TOPLUM OLARAK BİR FOTOĞRAF FETİŞİZM YAŞIYORUZ
“Üçüncü hastalık iste ‘tekeşşüf’. Tekeşşüf; seyretme değil, seyredilme hastalığıdır. Görünme ve görülme hastalığıdır. Ekranda ki görüntüsüne aşık olma, hastalığıdır. Toplum olarak bir fotoğraf fetişizmi yaşıyoruz. Bizim çocukluluklarımızdan kalma bir veya iki fotoğraf var. Şimdi her çocuğun her halinin fotoğrafı var. Ben camide namaz kıldıktan sonra, gençler gelip Allah kabul etsin diye gelip bize sarılırlardı. Şimdi ise hocam bir “selfie” çekebilir miyiz diyorlar. Artık fotoğraf, namazın neredeyse bir parçasına dönüştü. Bir suret fetişizmi, gözün beden ülkesinde ki darbe eserlerinden bir tanesidir. Tekeşşüf hastalığının tezahürlerinden bir tanesi de insanoğlunun çirkin hallerini yani insanlığın bütün aklını, ruhunu, kalbinin iğrendirecek görüntülerini bütün insanlığın gözünün önüne sermeye kakışmaktır.”
HAYA İMANDANDIR
Hz. Muhammed (s.a.s) “benim ümmetimin günah işleyenlerinin içerisinde, günahının reklamını ve propagandasını yapanlar af edilmeyecektir. Kötülüklerini ifşa eden, bu kötülüğü bütün insanlığa yayanlar aftan nasipleri olmayacaktır” diye buyurmuştur.
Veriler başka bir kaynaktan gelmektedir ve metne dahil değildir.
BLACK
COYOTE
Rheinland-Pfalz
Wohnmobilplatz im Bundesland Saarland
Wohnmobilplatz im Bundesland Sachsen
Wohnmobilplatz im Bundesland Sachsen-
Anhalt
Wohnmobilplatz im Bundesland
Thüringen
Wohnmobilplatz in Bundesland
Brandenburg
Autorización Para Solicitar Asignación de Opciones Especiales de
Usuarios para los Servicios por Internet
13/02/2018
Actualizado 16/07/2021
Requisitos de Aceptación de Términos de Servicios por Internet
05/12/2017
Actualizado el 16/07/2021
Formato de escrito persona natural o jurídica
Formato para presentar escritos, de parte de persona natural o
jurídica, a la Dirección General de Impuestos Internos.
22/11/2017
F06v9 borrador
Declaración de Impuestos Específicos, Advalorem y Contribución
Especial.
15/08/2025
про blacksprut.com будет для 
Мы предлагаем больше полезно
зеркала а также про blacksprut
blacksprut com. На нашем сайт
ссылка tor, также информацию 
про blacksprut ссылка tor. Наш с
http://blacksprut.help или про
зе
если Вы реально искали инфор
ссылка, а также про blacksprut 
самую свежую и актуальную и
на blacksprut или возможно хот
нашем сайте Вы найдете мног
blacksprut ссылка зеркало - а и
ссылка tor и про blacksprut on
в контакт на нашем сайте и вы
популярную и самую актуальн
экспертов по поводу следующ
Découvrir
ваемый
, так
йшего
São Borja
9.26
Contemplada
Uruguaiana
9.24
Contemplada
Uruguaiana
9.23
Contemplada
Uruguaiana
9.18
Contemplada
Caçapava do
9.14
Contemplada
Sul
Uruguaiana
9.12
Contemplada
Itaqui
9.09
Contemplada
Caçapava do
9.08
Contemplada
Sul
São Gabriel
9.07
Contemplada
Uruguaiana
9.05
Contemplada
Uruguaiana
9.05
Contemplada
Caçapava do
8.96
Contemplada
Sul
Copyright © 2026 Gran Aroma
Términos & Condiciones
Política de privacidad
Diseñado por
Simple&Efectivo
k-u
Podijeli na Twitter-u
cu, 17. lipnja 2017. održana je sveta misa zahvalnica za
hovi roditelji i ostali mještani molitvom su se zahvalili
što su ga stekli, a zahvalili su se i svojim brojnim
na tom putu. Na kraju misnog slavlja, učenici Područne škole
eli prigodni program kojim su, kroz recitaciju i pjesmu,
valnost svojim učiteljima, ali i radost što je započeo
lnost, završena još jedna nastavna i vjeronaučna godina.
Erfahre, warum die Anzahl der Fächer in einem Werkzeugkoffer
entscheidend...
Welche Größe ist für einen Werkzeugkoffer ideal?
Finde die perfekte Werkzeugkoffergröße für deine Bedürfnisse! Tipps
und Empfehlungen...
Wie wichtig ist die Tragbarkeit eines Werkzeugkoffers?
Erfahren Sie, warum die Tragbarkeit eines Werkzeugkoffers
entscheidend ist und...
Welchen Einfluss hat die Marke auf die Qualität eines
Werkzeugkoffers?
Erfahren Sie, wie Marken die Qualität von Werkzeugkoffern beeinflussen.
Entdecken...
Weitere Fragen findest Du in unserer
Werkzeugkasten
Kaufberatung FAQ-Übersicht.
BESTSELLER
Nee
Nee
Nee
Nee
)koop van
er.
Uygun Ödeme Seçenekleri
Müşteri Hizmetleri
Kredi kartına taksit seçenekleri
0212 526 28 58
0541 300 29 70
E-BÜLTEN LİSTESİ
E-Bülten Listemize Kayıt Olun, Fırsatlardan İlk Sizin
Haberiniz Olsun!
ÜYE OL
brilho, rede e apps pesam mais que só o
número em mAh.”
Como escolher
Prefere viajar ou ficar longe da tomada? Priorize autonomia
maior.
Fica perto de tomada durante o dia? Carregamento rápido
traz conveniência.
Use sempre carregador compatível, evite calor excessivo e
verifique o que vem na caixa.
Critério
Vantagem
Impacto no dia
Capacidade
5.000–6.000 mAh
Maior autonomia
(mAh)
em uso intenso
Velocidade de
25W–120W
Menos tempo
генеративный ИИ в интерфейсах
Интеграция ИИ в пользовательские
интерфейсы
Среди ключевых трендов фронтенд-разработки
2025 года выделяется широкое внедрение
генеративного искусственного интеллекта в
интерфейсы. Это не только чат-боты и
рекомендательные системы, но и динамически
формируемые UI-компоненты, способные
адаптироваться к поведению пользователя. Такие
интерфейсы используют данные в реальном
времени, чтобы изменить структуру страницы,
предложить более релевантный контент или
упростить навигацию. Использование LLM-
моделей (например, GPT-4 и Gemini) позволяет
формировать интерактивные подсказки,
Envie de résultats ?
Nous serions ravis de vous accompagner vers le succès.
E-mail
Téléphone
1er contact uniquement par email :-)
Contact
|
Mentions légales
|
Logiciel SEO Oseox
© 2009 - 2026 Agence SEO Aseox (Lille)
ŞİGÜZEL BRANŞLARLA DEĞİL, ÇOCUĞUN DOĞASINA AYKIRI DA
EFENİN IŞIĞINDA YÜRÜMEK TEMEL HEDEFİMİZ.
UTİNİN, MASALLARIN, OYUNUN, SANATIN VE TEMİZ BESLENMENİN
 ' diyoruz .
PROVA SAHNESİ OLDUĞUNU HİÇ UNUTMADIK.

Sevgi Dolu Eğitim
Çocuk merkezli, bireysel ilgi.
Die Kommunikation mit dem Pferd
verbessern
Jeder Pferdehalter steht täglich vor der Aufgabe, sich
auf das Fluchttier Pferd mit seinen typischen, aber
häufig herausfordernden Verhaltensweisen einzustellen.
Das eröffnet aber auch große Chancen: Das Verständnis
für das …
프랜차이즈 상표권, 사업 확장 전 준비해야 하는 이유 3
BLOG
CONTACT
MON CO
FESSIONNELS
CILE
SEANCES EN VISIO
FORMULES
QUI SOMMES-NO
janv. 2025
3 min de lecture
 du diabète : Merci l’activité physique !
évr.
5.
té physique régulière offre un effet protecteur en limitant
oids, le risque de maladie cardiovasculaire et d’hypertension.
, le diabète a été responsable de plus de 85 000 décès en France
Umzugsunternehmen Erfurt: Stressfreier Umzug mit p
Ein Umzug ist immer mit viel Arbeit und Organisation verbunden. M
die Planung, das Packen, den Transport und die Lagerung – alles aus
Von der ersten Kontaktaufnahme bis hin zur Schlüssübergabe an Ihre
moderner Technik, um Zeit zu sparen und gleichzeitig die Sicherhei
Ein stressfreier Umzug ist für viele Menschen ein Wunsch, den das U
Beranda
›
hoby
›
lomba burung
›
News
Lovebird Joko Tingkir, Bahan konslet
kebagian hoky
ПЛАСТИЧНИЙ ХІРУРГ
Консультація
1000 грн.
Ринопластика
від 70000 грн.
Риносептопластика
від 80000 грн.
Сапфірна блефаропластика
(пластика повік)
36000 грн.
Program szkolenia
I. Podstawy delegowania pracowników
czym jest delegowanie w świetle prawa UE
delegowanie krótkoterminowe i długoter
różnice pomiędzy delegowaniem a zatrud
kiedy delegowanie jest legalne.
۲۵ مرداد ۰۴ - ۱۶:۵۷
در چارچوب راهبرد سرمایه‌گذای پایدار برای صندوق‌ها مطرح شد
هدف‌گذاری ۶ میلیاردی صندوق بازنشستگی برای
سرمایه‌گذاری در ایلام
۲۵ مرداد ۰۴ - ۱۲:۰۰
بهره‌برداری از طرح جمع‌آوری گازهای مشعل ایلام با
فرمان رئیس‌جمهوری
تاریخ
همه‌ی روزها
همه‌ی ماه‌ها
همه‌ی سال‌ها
DİJİTAL KUŞATMAYA ÇARE: HAYA AHLAKI
Dijital darbeye karşı çarelerin olduğuna değinen Görmez:
“Peki, bütün bu kötülüklere karşı çare nedir? Görsel idrakin egemenliğinden nasıl kurtuluruz? İdrak ölümüne maruz kalmamak için ne yapmamız gerekir?
Çare “haya ahlakı” haya bizim zan ettiğimiz gibi basit bir utanma duygusu değildir. Utanma duygusunun Arapçada karşılığı “hacel”dir. Başkasına mahcup ve rüsva olmamak için, dikkatli davranmaktır. Biz de ki ‘utanma’ kavramı ‘haya’ kavramının karşılığı değildir. Haya, hayat kökünden gelir. Çünkü haya, hayattır. Çünkü haya bir insanın diri olduğunun en büyük emaresidir. Hayasını kaybeden insan bilinç ölümüne maruz kalmıştır.” Bu sebeple Hz. Muhammed (s.a.s) “ her dinin temel bir ahlakı vardır. Benim getirdiğim dinin temeli ahlakı hayadır” buyuruyor” şeklinde konuştu.